There were two houses for the two lighthouse keepers and their families. They were over a hundred years old.

Communications were basic in the seventies. This was the flag cupboard. They could be flown from the lighthouse to signal passing ships.


There was all kinds of wildlife on the island including mutton birds. When the airplane had to land Mum & Dad would have to move the mutton bird nests and fill in the holes in the landing strip.

Dad would give me and my sister rides in the lamp like a marygoround from time to time.
I could go anywhere I wanted on the island and had names for all the features so I could tell Mum where I was going. It was decided a cliff wasn’t a safe place to bring up small children so we got moved to Troubridge; a patch of sand with a red and white lighthouse.


I did my first year of school by radio. The school got together in the Flinders Rangers for Christmas. The rest of the kids were farmers. So me and Sara were the odd ones out. I got a zap gun from Santa that made noises and set off sparks when the trigger was pulled. I wore it out.

I got an eye infection at one point. A long way from the doctor so we had to use the flying doctor service by radio. We had a very comprehensive first aid kit and I was sorted with an eye patch. Perfect excuse to put a pirate costume together.


This strange vehicle was known as the duck. An amphibious vehicle that could go on land and out at sea.

You can’t have too many boats.
There was no future in the lighthouse service as it was being mechanised. That and me and my sister really needed a regular school. So next it was to Whyalla where the Jabberwocky was acquired.

Sailing was a great education. I learned to use the rudder and compass to keep on course. How to triangulate my position on a map. How to row a dingy. I came to terms with my own mortality; we would often face mighty storms in that little boat. Mum & Dad would insist we lash our selves to the hull when this happened, much to our protests. Then I looked at the power of the waves and the relatively whimsical rails around the boat. Mum & Dad couldn’t get to me if I went overboard. I was a strong swimmer, but I couldn’t make it all the way to the coast at that distance. Would I drown first, or would the sharks get me. No good reason for not doing this, but a good reason to shackle myself to the boat.

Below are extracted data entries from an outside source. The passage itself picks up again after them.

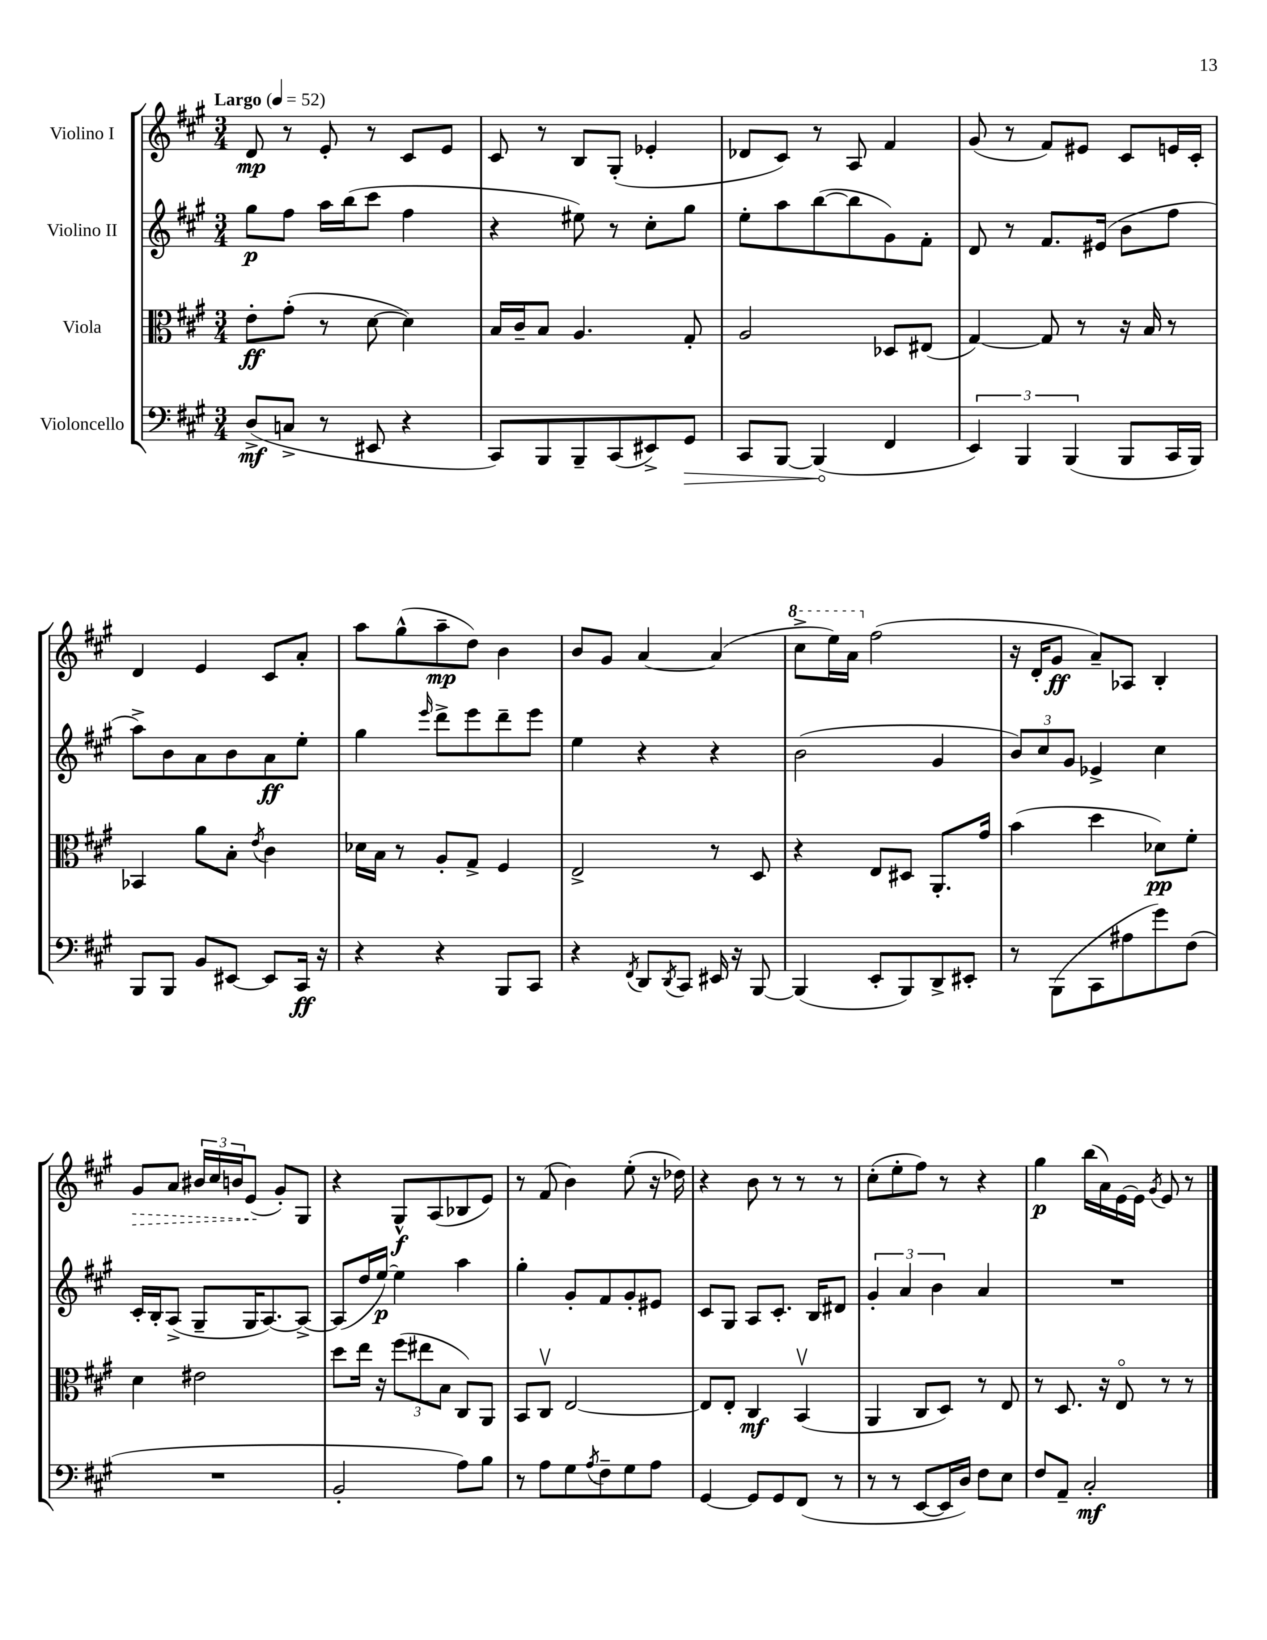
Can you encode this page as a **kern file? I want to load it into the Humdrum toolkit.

**kern	**dynam	**kern	**dynam	**kern	**dynam	**kern	**dynam
*part4	*part4	*part3	*part3	*part2	*part2	*part1	*part1
*staff4	*staff4	*staff3	*staff3	*staff2	*staff2	*staff1	*staff1
*I"Violoncello	*	*I"Viola	*	*I"Violino II	*	*I"Violino I	*
*clefF4	*	*clefC3	*	*clefG2	*	*clefG2	*
*k[f#c#g#]	*	*k[f#c#g#]	*	*k[f#c#g#]	*	*k[f#c#g#]	*
*M3/4	*	*M3/4	*	*M3/4	*	*M3/4	*
*MM52	*	*MM52	*	*MM52	*	*MM52	*
=1	=1	=1	=1	=1	=1	=1	=1
!	!	!	!	!	!	!LO:TX:a:B:t=Largo	!
(8D^/L	mf	8e'\L	ff	8gg#\L	p	8d/	mp
8Cn^/J	.	(8g#'\J	.	8ff#\J	.	8r	.
8r	.	8r	.	16aa\LL	.	8e'/	.
.	.	.	.	(16bb\J	.	.	.
8EE#X/	.	[8d\	.	8ccc#\J	.	8r	.
4r	.	4d\])	.	4ff#\	.	8c#/L	.
.	.	.	.	.	.	8e/J	.
=2	=2	=2	=2	=2	=2	=2	=2
8CC#/L)	.	16B/LL	.	4r	.	8c#/	.
.	.	16c#~/J	.	.	.	.	.
8BBB/	.	8B/J	.	.	.	8r	.
8BBB~/	.	4.A/	.	8ee#X\)	.	8B/L	.
(8CC#/	.	.	.	8r	.	(8G#'/J	.
8EE#X^/)	.	.	.	8cc#'\L	.	4e-X'/	.
!	!LO:HP:b	!	!	!	!	!	!
8GG#/J	>	8G#'/	.	8gg#\J	.	.	.
=3	=3	=3	=3	=3	=3	=3	=3
8CC#/L	.	2A/	.	8ee'\L	.	8d-X/L	.
[8BBB/J	.	.	.	8aa\	.	8c#/J)	.
(4BBB/]	.	.	.	([8bb\	.	8r	.
.	.	.	.	8bb\]	.	8A/	.
4FF#/	]	8D-X/L	.	8g#\)	.	4f#/	.
.	.	(8E#X/J	.	8f#'\J	.	.	.
=4	=4	=4	=4	=4	=4	=4	=4
6EE/)	.	[4G#/)	.	8d/	.	(8g#/	.
.	.	.	.	8r	.	8r	.
6BBB/	.	.	.	.	.	.	.
.	.	8G#/]	.	8.f#/L	.	8f#/L)	.
(6BBB/	.	.	.	.	.	.	.
.	.	8r	.	.	.	8e#X/J	.
.	.	.	.	(16e#X/Jk	.	.	.
8BBB/L	.	16r	.	8b\L	.	8c#/L	.
.	.	16B/	.	.	.	.	.
16CC#/L	.	8r	.	8ff#\J	.	16en/L	.
16BBB/JJ)	.	.	.	.	.	16c#'/JJ	.
!!LO:LB:g=z
=5	=5	=5	=5	=5	=5	=5	=5
8BBB/L	.	4BB-X/	.	8aa^\L)	.	4d/	.
8BBB/J	.	.	.	8b\	.	.	.
8BB/L	.	8a\L	.	8a\	.	4e/	.
[8EE#X/J	.	8B'\J	.	8b\	.	.	.
.	.	8qe/	.	.	.	.	.
8EE#/L]	.	4c#\	.	8a\	ff	8c#/L	.
16CC#/Jk	ff	.	.	8ee'\J	.	8a'/J	.
16r	.	.	.	.	.	.	.
=6	=6	=6	=6	=6	=6	=6	=6
4r	.	16d-X\LL	.	4gg#\	.	8aa\L	.
.	.	16B\JJ	.	.	.	.	.
.	.	8r	.	.	.	(8gg#^^\	.
.	.	.	.	16qqeee/	.	.	.
4r	.	8A'/L	.	8ddd^\L	.	8aa~\	mp
.	.	8G#^/J	.	8eee\	.	8dd\J)	.
8BBB/L	.	4F#/	.	8ddd~\	.	4b\	.
8CC#/J	.	.	.	8eee\J	.	.	.
=7	=7	=7	=7	=7	=7	=7	=7
4r	.	2E^/	.	4ee\	.	8b/L	.
.	.	.	.	.	.	8g#/J	.
8qFF#/	.	.	.	.	.	.	.
8DD/L	.	.	.	4r	.	[4a/	.
8qDD/	.	.	.	.	.	.	.
8CC#/J	.	.	.	.	.	.	.
16EE#X/	.	8r	.	4r	.	(4a/]	.
16r	.	.	.	.	.	.	.
[8BBB/	.	8D/	.	.	.	.	.
=8	=8	=8	=8	=8	=8	=8	=8
*	*	*	*	*	*	*8va	*
(4BBB/]	.	4r	.	(2b\	.	8ccc#^\L	.
.	.	.	.	.	.	16eee\L)	.
.	.	.	.	.	.	16aa\JJ	.
*	*	*	*	*	*	*X8va	*
8EE'/L	.	8E/L	.	.	.	(2ff#\	.
8BBB/)	.	8D#X/J	.	.	.	.	.
8DD^/	.	8.AA'/L	.	4g#/	.	.	.
8EE#X'/J	.	.	.	.	.	.	.
.	.	16g#/Jk	.	.	.	.	.
=9	=9	=9	=9	=9	=9	=9	=9
8r	.	(4b\	.	12b/L)	.	16r	.
.	.	.	.	.	.	16d'/KL	.
.	.	.	.	12cc#/	.	.	.
(8BBB\L	.	.	.	.	.	8g#/J	ff
.	.	.	.	12g#/J	.	.	.
8CC#\	.	4dd\	.	4e-X^/	.	8a~/L)	.
8A#X\	.	.	.	.	.	8A-X/J	.
8g#\)	.	8d-X\L)	pp	4cc#\	.	4B'/	.
(8F#\J	.	8f#'\J	.	.	.	.	.
!!LO:LB:g=z
=10	=10	=10	=10	=10	=10	=10	=10
!	!	!	!	!	!	!	!LO:HP:b
2.r	.	4d\	.	16c#'/LL	.	8g#/L	>
.	.	.	.	16B'/J	.	.	.
.	.	.	.	(8A^/J	.	8a/J	.
.	.	2e#X\	.	8G#~/L	.	24b#X/LL	.
.	.	.	.	.	.	24cc#/	.
.	.	.	.	.	.	24bn/J	.
.	.	.	.	16G#/K	.	(8e/J	.
.	.	.	.	[8.A/)	.	.	.
.	.	.	.	.	.	8g#'/L)	]
.	.	.	.	8A^/J_	.	8G#/J	.
=11	=11	=11	=11	=11	=11	=11	=11
2BB'/	.	8dd\L	.	(8A/L]	.	4r	.
.	.	16ee\Jk	.	16dd/L	.	.	.
.	.	16r	.	[16ee/JJ)	p	.	.
.	.	(12ff#\L	.	4ee\]	.	8G#^^/L	f
.	.	12ee#X\	.	.	.	.	.
.	.	.	.	.	.	(8A/	.
.	.	12B\J	.	.	.	.	.
8A\L)	.	8C#/L)	.	4aa\	.	8B-X/	.
8B\J	.	8AA/J	.	.	.	8e/J)	.
=12	=12	=12	=12	=12	=12	=12	=12
8r	.	8BB/L	.	4gg#'\	.	8r	.
8A\L	.	8C#v/J	.	.	.	(8f#/	.
8G#\	.	[2E/	.	8g#'/L	.	4b\)	.
8qA/	.	.	.	.	.	.	.
8F#~\	.	.	.	8f#/	.	.	.
8G#\	.	.	.	8g#'/	.	(8ee'\	.
8A\J	.	.	.	8e#X/J	.	16r	.
.	.	.	.	.	.	16dd-X\)	.
=13	=13	=13	=13	=13	=13	=13	=13
[4GG#/	.	8E/L]	.	8c#/L	.	4r	.
.	.	8E'/J	.	8G#/J	.	.	.
8GG#/L]	.	4C#/	mf	8A/L	.	8b\	.
8GG#/	.	.	.	8.c#'/J	.	8r	.
(8FF#/J	.	(4BBv/	.	.	.	8r	.
.	.	.	.	16B/KL	.	.	.
8r	.	.	.	8d#X/J	.	8r	.
=14	=14	=14	=14	=14	=14	=14	=14
8r	.	4AA/	.	6g#'/	.	(8cc#'\L	.
8r	.	.	.	.	.	8ee'\	.
.	.	.	.	6a/	.	.	.
[8EE/L	.	8C#/L	.	.	.	8ff#\J)	.
.	.	.	.	6b\	.	.	.
16EE/L]	.	8D/J)	.	.	.	8r	.
16D/JJ)	.	.	.	.	.	.	.
8F#\L	.	8r	.	4a/	.	4r	.
8E\J	.	8E/	.	.	.	.	.
=15	=15	=15	=15	=15	=15	=15	=15
8F#/L	.	8r	.	2.r	.	4gg#\	p
8AA~/J	.	8.D/	.	.	.	.	.
2C#'/	mf	.	.	.	.	(16bb\LL	.
.	.	16r	.	.	.	16a\)	.
.	.	8E/	.	.	.	[16e\	.
.	.	.	.	.	.	16e\JJ]	.
.	.	.	.	.	.	8qg#/	.
.	.	8r	.	.	.	8e/	.
.	.	8r	.	.	.	8r	.
==	==	==	==	==	==	==	==
*-	*-	*-	*-	*-	*-	*-	*-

We had great adventures, sometimes weeks at a time. We played with dolphins. We were in three shipwrecks. We engaged in yacht racing. But we were poor, we made the best of it in a spectacular fashion, but we were poor. We had to constantly scrimp and save. When we went shopping Mum had to literally count every cent on a mechanical calculator; home made bloody everything. Dad got a much better offer in California and that was the end of the ocean years. There was one other boat years later in Darwin. But it wasn’t the same.
To this day the ocean has a special place in my heart, at the foundations of who I am.